Are your kid’s fussy eaters? More to the point, are you a fussy eater too? Don’t worry, we all have our own tastes when it comes to food, and in one way or another they can hold us back.
Family Eating Habits
However, it’s hard to justify your likes and dislikes when you’ve got young kids to set a good example for! It’s hard to snack unhealthily and expect your kids to do differently, and it’s next to impossible to sneakily eat that entire tub of ice cream without the kids noticing!
This means it’s clearly time to work on your family’s eating habits. Whether you never know what to cook for dinner, or you’re always leaving the fruit bowl to go rotten, we’ve got a tip for you below to help kick the fussy habit.
Shop for Food Together
Going food shopping with the kids is a great way to get them involved in mealtimes. It helps you to understand what they want out of their plates, and it also helps your kids to get interested in the foods they eat. It gets them to ask more questions about why something is good for them or how they can improve the taste of something they don’t really like.
Most of all, it takes the guesswork out of cooking a proper family dinner! But aside from all this, it helps mealtimes to become more fun. What you may think of as a stupid idea for a meal can be something your kids would love to eat.
And when the kids are in charge of one or two meals a week, they’re going to wolf the food down with gusto, even if you don’t think cheese and chocolate are meant to go together. It’s a good start if nothing else!
Work with Bite Size Portions
One of the best things to do, if you’re trying to encourage your children to eat more healthy foods, is to only ever use bite-size portions. This way you can offer up fruits and vegetables little and often, and your kids will never catch on that all they’ve eaten during the day is their five a day!

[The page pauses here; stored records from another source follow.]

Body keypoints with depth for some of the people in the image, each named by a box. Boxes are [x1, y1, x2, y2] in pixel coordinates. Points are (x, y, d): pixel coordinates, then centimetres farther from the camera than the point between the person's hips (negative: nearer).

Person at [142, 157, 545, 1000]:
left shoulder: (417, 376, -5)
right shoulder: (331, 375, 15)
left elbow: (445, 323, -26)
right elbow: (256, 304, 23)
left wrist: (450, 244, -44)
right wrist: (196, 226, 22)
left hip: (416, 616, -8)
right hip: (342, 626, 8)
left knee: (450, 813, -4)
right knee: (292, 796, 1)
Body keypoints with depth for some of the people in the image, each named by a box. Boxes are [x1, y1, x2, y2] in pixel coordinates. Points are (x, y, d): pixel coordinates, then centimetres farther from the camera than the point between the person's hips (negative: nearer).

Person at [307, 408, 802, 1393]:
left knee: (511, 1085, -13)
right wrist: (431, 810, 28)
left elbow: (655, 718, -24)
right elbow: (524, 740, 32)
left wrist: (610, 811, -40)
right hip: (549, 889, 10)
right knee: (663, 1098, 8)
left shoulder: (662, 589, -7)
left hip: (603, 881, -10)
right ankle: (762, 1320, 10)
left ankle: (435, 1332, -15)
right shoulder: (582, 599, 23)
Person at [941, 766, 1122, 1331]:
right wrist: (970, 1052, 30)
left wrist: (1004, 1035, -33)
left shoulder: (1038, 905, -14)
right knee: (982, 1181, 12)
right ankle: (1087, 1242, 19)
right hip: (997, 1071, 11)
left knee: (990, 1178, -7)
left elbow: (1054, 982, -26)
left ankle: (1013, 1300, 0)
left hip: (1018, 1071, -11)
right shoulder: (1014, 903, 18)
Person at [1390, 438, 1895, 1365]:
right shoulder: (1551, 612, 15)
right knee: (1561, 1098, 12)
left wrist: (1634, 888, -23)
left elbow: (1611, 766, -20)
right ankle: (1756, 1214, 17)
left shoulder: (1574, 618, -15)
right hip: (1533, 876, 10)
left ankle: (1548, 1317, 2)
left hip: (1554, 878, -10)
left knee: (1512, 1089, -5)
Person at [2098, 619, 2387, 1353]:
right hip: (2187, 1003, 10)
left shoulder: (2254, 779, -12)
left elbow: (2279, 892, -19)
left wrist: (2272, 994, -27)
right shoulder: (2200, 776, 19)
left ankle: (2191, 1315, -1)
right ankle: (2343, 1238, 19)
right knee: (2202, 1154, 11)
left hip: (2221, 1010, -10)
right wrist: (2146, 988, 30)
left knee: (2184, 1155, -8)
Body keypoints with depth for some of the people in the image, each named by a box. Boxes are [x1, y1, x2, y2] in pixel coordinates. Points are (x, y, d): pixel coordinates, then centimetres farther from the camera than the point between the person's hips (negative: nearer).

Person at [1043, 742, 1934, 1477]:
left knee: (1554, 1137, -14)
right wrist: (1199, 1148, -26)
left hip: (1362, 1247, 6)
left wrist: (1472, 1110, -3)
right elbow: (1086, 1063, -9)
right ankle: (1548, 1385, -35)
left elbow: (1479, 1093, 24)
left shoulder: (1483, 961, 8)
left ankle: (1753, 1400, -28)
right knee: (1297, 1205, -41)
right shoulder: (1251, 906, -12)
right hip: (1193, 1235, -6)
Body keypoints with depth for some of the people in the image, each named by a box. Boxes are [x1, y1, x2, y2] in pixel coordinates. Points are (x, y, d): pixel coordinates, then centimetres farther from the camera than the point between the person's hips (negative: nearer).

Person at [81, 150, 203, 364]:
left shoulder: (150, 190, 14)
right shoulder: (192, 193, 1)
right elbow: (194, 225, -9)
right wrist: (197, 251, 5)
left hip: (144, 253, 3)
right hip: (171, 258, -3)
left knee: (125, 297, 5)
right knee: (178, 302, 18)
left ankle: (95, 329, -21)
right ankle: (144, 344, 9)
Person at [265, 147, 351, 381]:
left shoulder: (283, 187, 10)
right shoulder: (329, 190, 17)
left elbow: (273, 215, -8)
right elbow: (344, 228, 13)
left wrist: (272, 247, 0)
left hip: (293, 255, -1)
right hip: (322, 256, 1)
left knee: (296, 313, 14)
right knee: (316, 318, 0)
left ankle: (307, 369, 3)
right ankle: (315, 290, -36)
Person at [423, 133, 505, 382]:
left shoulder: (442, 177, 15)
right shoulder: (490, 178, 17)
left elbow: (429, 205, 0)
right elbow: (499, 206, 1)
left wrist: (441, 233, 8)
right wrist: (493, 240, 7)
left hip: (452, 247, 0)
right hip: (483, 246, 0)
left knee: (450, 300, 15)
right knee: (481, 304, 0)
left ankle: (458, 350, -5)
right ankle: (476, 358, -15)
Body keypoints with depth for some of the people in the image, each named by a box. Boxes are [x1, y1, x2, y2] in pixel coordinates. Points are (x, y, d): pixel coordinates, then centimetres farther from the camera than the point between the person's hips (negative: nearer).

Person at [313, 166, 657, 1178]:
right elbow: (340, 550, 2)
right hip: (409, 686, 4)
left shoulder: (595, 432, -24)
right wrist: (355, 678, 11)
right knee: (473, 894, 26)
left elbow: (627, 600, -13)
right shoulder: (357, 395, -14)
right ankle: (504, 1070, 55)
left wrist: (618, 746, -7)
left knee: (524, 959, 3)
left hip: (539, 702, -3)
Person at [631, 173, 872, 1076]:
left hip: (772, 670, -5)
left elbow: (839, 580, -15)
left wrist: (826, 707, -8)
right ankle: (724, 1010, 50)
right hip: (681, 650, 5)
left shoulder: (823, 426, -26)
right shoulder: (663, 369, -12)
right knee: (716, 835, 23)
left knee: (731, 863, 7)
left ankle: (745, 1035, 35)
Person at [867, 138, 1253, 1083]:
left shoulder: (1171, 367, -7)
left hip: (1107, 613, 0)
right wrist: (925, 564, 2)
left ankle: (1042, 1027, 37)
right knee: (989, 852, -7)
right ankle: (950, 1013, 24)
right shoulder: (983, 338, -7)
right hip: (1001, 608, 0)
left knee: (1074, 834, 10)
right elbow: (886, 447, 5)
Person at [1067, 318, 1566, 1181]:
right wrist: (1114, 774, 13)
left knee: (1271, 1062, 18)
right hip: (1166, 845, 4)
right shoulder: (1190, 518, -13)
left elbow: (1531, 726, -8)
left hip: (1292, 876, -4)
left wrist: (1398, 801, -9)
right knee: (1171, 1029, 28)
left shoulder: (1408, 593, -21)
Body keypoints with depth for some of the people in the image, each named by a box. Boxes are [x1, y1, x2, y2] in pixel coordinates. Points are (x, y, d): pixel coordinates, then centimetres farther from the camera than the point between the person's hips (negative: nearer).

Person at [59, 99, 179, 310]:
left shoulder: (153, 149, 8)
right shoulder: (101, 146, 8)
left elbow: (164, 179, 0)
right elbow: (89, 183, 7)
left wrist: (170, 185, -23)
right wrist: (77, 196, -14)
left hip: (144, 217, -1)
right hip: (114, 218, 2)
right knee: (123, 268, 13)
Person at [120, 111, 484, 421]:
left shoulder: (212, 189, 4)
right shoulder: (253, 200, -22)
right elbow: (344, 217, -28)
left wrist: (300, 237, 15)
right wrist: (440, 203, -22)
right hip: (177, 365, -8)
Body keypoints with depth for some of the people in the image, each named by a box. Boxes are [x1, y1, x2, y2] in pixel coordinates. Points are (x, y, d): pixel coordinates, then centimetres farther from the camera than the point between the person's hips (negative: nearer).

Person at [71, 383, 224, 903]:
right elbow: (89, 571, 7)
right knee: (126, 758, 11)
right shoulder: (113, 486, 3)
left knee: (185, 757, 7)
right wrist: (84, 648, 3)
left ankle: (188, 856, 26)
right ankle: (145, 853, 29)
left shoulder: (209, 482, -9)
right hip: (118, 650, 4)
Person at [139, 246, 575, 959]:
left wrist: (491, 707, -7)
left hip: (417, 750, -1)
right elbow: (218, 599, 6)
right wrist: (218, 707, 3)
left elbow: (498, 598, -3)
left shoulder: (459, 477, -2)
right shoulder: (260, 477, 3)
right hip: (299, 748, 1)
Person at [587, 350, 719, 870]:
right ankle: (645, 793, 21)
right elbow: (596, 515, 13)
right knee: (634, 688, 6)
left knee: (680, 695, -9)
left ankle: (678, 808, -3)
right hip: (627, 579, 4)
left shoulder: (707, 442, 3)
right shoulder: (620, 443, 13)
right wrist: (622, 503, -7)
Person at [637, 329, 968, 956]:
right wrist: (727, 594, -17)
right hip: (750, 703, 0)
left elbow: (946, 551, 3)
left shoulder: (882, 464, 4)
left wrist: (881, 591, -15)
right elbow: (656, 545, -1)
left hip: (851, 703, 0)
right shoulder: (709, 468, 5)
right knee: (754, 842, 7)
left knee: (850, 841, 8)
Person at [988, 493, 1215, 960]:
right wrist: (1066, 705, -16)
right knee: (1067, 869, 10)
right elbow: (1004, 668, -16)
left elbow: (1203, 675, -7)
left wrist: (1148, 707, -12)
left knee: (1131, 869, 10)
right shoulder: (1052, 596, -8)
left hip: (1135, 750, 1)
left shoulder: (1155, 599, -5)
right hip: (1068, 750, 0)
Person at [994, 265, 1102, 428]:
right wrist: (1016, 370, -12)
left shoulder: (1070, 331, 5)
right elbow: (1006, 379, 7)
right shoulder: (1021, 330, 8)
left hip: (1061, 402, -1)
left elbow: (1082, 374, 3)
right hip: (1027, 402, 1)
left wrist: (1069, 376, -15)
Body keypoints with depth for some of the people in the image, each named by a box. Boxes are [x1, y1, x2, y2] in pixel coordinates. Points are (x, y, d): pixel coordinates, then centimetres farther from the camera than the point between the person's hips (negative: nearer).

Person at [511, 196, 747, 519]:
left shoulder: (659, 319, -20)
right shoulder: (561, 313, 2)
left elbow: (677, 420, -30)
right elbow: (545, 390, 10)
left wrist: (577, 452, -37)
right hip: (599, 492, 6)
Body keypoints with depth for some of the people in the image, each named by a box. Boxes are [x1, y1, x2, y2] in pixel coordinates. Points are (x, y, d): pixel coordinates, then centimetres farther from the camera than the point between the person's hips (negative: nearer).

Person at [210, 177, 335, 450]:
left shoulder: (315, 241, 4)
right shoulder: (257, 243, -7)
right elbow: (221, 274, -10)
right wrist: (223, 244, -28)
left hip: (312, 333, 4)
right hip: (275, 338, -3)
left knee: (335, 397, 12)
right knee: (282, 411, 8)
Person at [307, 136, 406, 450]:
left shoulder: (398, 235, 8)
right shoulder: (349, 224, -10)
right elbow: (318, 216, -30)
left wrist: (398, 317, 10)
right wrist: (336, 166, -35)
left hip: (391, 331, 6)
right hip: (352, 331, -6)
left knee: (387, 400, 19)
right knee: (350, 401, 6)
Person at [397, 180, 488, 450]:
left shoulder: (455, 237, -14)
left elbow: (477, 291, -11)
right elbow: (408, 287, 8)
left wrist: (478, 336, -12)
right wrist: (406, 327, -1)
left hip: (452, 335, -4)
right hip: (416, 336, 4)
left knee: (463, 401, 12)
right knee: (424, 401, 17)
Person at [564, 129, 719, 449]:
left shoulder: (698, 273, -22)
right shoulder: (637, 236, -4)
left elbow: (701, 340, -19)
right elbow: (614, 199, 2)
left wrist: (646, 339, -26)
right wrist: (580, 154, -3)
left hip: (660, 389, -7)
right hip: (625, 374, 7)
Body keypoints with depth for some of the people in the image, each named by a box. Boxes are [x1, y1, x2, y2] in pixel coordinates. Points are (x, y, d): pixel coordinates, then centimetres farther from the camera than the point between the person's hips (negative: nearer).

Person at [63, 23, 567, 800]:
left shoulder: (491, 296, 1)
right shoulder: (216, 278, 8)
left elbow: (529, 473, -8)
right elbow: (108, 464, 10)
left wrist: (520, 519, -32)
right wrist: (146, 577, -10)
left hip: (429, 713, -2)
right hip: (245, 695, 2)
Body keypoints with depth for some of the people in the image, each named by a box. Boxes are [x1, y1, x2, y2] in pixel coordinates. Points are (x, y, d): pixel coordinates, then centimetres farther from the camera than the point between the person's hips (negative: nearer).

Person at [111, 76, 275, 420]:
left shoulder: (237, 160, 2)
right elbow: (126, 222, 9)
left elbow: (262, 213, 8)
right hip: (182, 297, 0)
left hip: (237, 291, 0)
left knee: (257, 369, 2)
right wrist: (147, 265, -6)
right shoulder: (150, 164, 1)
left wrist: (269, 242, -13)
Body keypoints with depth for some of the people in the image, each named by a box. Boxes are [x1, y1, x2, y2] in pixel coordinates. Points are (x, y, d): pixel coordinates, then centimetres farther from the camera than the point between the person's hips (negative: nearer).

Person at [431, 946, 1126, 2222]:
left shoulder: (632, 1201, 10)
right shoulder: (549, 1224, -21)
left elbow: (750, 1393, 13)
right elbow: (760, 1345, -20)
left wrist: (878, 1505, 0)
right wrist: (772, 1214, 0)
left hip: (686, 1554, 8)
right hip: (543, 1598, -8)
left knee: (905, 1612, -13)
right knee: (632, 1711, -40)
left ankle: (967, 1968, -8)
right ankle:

So start with tasty snacks, such as a bag of Arctic Apples or a small oat and grain bar, and then move on to more sophisticated, hefty foods, like fresh broccoli and a dip or even a chicken and veggie bowl. Build up slowly, offer more healthy snacks and lock the chocolate bars and lollipops away, and your kids will come round to eating their greens in record time.
You can also ensure they eat more veggies at mealtimes by adding more veggies to their plates but in bite-size portions. Some carrots here, some red peppers there; the more colorful a plate is, the more interested a child will be!
Follow the Same Diet
If you don’t eat the same foods that your kids do, it’s time to simplify your shopping list, which will definitely help to prevent you from spending so much of your household budget on one trip around the supermarket! Unless someone is following a diet that’s been recommended by a doctor, it’s a good idea to eat the same foods at the same time your kids are.
You can also set little challenges that both you and the kids can take on together, such as eating three broccoli florets or five carrot sticks at the dinner table. If the kids see that you’re involved too, they’re going to have a lot more fun with the ‘disgusting’ foods on their plate!
Not only does this help set an example in a more obvious way, but it helps to prevent you from snacking on unhealthy foods later on when the kids have gone to bed. And when you’re following the same diet, you use up more of the food in the fridge, meaning less fresh items go to waste.
Take Your Time with Meals
Is overeating and/or portion control a problem for anyone in your family? Well, here’s a simple way to combat it: eat slower! Eating slowly, and ensuring you never rush your dinner plate (to make room for pudding!), allows your brain and stomach to catch up with each other and communicate more clearly.
After all, it takes between 15 and 20 minutes for these two organs to communicate, whether your brain is telling your stomach that you’re hungry or your stomach is trying to say that you’re full. So, if you eat as slow as you can, you’re far less likely to want a second helping that you never quite finish, or as big a bowl of ice cream out of the freezer. And the same goes for the kids; they’ll soon learn to finish their vegetables if they know pudding is still far away!
Understand Your Child’s Taste Buds
Fussy eating is something all children tend to go through. They hate the foods we like, and refuse to eat them for any number of reasons. But this is often nothing to worry about, and they’ll soon grow out of it and be on to another phase in their life!
However, have you ever wondered where fussy eating comes from? The cause tends to come right back to your child’s taste buds. They’re far more likely to pick up bitter tastes in foods, and are a lot more sensitive to sweet flavors as well. It’s why their refusal to eat their veggies is so confusing, but they won’t shy away from dipping a slice of apple in peanut butter!
But if you want to improve their healthy eating habits, you’ll have to cater to how differently their taste buds work. Season any vegetables liberally, offer up a sweet item to eat alongside fruits (like cheese, yogurt, etc), and your kids will soon love chowing down on healthy foods.
Your family eating habits don’t have to ruin mealtimes much longer! Use tips like those above to reconstruct your relationship with food.